• **Input data**:

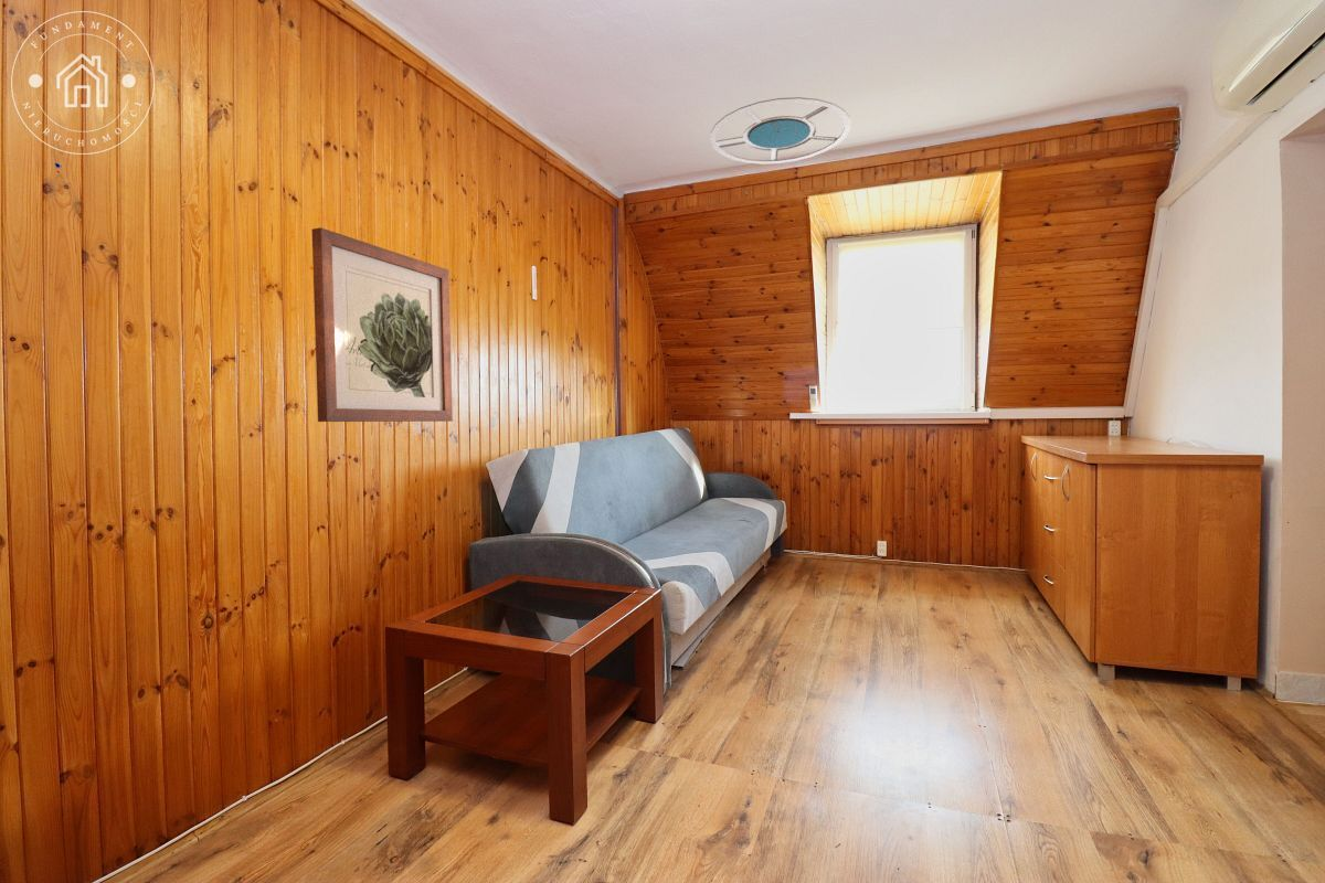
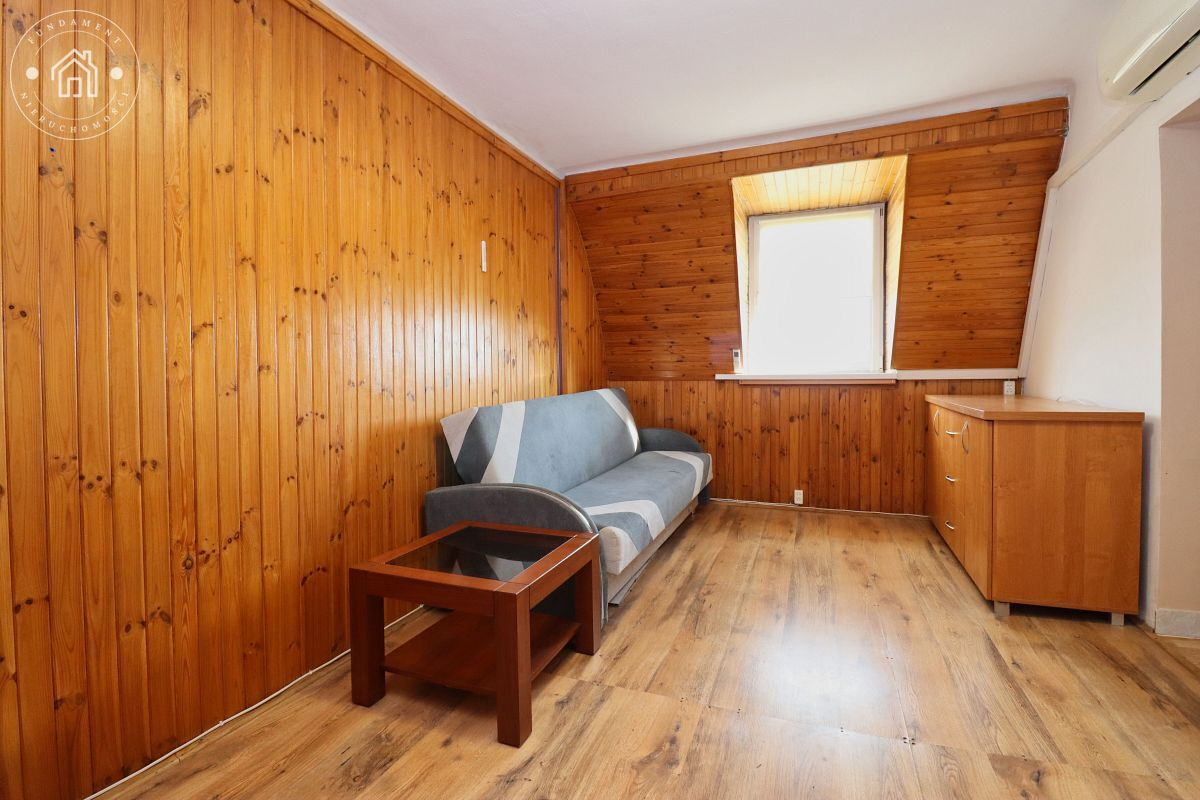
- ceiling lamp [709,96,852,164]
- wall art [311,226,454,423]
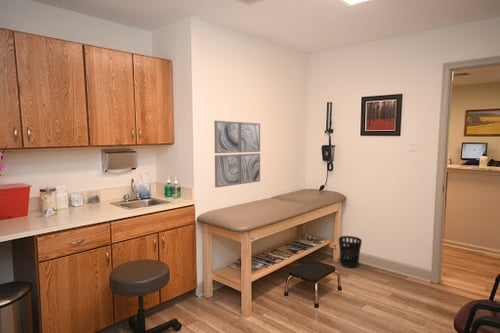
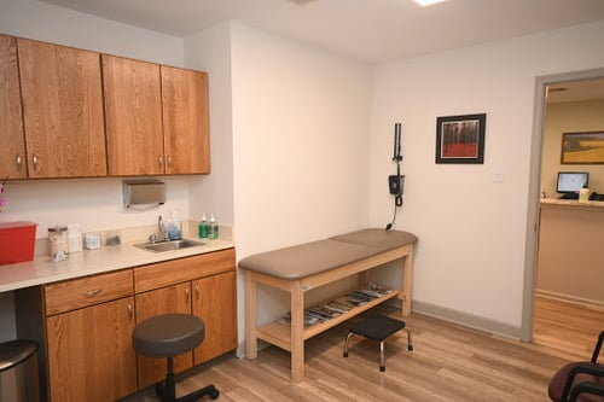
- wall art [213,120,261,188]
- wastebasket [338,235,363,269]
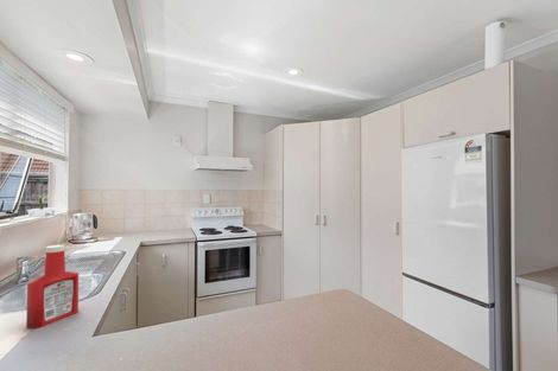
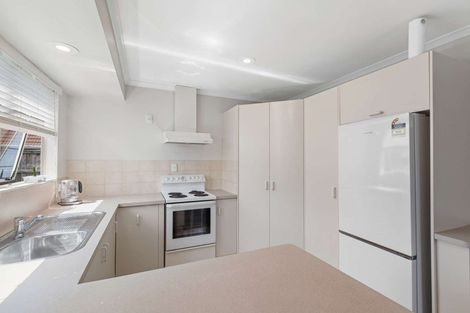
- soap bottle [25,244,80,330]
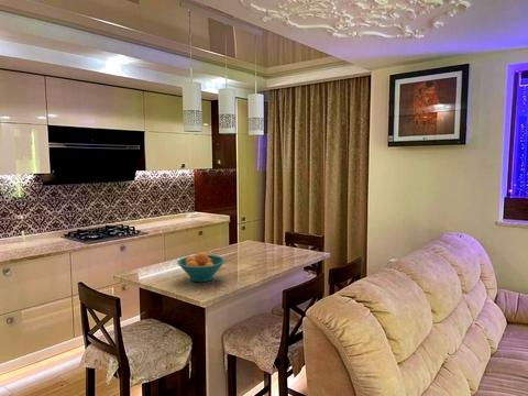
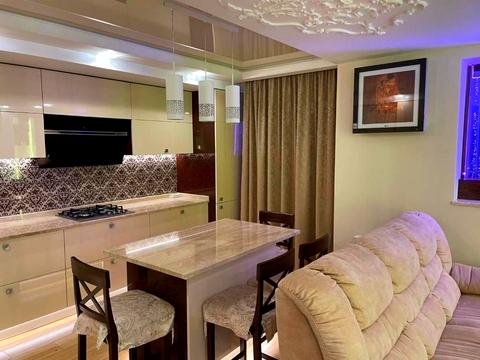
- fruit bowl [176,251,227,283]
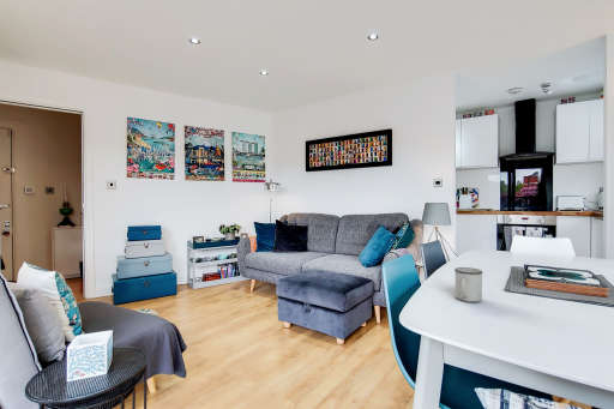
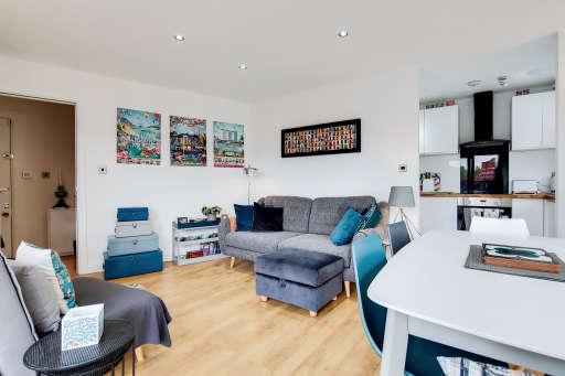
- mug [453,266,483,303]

• **Activity**: Copy each line of the listing above that contains the word "wall".

• **Answer space**:
- wall art [311,226,454,423]
- wall art [213,120,261,188]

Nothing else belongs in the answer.